Now, understand that most miscarriages, even subsequent ones, are just due to sad chance. Not coffee drinking. Not heredity. Not God wanting the baby to be in a better place (even though they certainly are). We are imperfect bodies, living in an imperfect world. I understand that it's easier for a lot of us to have things like this buoyed up by a deeper meaning behind it all, but sometimes things just aren't.
But I, wanting to do all I could to keep from losing any of our next babies, I took the test. And in the first round, something was testing out a little higher than it should have been. It ended up being one of those somethings which was just high enough to make it not quite a negative, but not so high as to be a clear positive. So my doctor decided to err on the safe side and had me take a mild medication (Baby Aspirin) to offset the potential condition. He also requested that I retake the test later.

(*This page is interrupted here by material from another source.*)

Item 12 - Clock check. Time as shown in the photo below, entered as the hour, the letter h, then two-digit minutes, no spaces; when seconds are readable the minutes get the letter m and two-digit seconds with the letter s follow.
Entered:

And here we were. I had retaken the test. And now I sat, just outside the optometrist's office where I had been given a much-needed good report, cradling the phone to hear the confirmation of the blood test results.
Negative. My results were negative for the condition that could have caused the miscarriages and could affect any future pregnancies. I did not have the condition. My blood tests were perfect. It was a good report.
We got home and all the girls ran to play; the drooly crawler rolled around on my floor, looking for unsuspecting objects to stuff in his mouth. I went to the bathroom to check out my still-numbed and blurry eyes. Staring into the mirror, I had to chuckle a bit as the blue of my irises were only barely visible behind the ominously large, black, dilated pupils. I looked like a hungry vampire. But my heart was more satisfied than it had been in a very long time. Sure, the events of the past year were not undone. The things my family waits on and prays for are still yet to arrive. But, as I looked back into my black eyes, I knew two very big things had been brought to a very good close. All the worry, all the tears shed over them were now dried up and left behind. I was free to move forward, unencumbered. Without fear.
The turning of the tide: sometimes it comes slowly, but still it comes.